If nail technicians and salon owners don’t sell retail, why do they care whether their favorite manufacturers do? Over the years, I’ve heard the complaint so often from nail professionals that they don’t want to see their products sold in retail outlets (that is, a place where anyone off the street could buy it). They want exclusivity of their brands and they want the cachet of a product that can only be sold by a licensed professional. And yet, so little real income is derived by nail technicians from take-home nail products that the protest seems disingenuous and unfair. It seems that nail salons are saying, “We don’t sell it but we don’t want anyone else to either.”

If your clients — the beauty consuming public at large —is so interested in a particular product and they cannot buy it from the salon where they get their nails done, why do you care whether they find that product at the drugstore? The boom of such companies as Sephora and Bath & Body Works speaks to the public’s ravenous appetite for cosmetics and beauty products, but we haven’t seen much expansion going on in nail salons. The big drugstore chains have made entire sections available for nail care because consumers have indicated that not only do they want nail polish, but they like treatments, nice implements, and they want to fool around with extension products.
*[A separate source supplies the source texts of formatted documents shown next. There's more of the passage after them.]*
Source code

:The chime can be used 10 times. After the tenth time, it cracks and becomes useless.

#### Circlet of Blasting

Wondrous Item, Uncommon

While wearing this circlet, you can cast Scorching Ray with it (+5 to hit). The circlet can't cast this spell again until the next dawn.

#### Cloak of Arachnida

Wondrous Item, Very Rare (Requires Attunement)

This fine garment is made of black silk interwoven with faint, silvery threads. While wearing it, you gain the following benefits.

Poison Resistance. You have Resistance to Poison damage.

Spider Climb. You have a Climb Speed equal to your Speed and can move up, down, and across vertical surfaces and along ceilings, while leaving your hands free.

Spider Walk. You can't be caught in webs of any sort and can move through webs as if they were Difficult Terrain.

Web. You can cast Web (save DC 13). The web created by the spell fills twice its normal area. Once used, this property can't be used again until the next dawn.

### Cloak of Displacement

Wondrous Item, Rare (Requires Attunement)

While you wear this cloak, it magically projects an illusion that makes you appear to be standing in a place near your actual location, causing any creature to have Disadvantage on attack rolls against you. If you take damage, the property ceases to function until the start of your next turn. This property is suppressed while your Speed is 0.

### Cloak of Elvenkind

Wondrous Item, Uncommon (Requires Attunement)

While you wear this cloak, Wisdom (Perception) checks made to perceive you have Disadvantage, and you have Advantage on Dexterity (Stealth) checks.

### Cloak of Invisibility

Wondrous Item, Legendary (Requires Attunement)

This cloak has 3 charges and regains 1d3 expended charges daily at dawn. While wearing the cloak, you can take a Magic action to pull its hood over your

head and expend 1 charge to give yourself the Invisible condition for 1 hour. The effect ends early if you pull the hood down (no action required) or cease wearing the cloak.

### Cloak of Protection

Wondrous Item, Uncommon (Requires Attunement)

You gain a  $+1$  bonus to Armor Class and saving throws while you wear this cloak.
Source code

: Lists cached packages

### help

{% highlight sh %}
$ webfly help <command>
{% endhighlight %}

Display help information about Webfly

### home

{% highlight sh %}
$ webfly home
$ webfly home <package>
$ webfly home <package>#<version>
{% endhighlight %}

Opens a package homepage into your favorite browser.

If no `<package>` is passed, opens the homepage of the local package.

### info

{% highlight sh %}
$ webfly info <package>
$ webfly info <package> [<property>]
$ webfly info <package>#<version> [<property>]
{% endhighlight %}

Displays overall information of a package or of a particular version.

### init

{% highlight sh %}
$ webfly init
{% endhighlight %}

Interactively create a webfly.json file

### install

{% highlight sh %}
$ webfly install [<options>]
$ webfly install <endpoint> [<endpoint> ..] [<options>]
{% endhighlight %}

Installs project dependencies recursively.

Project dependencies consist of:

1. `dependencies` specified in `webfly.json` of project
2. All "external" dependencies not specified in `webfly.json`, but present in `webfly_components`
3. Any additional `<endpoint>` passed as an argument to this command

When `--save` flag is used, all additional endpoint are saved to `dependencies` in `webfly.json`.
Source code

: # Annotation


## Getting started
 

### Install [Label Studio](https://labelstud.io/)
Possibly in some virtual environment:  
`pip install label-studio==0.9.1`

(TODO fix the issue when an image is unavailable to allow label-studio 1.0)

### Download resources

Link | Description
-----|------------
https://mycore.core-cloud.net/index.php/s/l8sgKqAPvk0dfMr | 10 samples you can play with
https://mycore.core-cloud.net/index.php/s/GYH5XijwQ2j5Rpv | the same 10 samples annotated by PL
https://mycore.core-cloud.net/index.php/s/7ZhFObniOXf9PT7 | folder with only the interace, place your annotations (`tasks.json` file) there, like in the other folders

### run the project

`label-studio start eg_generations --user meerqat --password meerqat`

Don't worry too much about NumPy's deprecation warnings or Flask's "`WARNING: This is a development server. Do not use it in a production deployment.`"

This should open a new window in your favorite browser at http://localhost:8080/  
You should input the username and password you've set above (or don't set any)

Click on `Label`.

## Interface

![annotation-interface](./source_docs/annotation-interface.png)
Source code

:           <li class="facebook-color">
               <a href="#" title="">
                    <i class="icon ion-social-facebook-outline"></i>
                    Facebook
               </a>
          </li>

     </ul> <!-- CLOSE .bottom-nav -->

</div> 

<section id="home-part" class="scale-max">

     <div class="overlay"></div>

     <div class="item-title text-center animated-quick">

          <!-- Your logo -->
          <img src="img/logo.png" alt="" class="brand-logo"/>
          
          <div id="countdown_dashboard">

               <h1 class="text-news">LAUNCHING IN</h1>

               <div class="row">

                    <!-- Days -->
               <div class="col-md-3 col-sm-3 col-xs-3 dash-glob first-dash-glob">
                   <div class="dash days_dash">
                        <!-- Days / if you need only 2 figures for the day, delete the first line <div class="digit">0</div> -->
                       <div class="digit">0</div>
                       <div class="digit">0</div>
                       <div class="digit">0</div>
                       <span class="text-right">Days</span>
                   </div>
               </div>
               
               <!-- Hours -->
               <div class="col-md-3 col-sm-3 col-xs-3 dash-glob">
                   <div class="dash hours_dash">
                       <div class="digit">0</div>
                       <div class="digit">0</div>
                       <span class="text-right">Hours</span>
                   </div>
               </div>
You’d think shelves would be clearing in nail salons across the country to make room for nail treatments, polish collections, great-smelling lotions, press-on nail art tips, and the like. Manufacturers are more keen than ever on offering retail products, packaging them with consumer appeal, providing displays (many designed to fit on top of the booth-renting nail tech’s table), and pricing them for effective resale. And yet, we still see very little nail retail going on.

So again I ask: Why do you object to a company’s attempt to get wider use of its product when you won’t sell it? Nail professionals can’t say that no one can have “their” products if they don’t protect those products by giving them the retail space they’re entitled to and aggressively recommending them. If you want exclusivity, you’re going to have it. But you’re going to have exclusivity on products that no one has heard of and that aren’t supported by promotions and marketing, research and development. The saying “Use it or lose it” is apropos to salon products. If you want to keep them exclusive, you need to hold up your end of the bargain.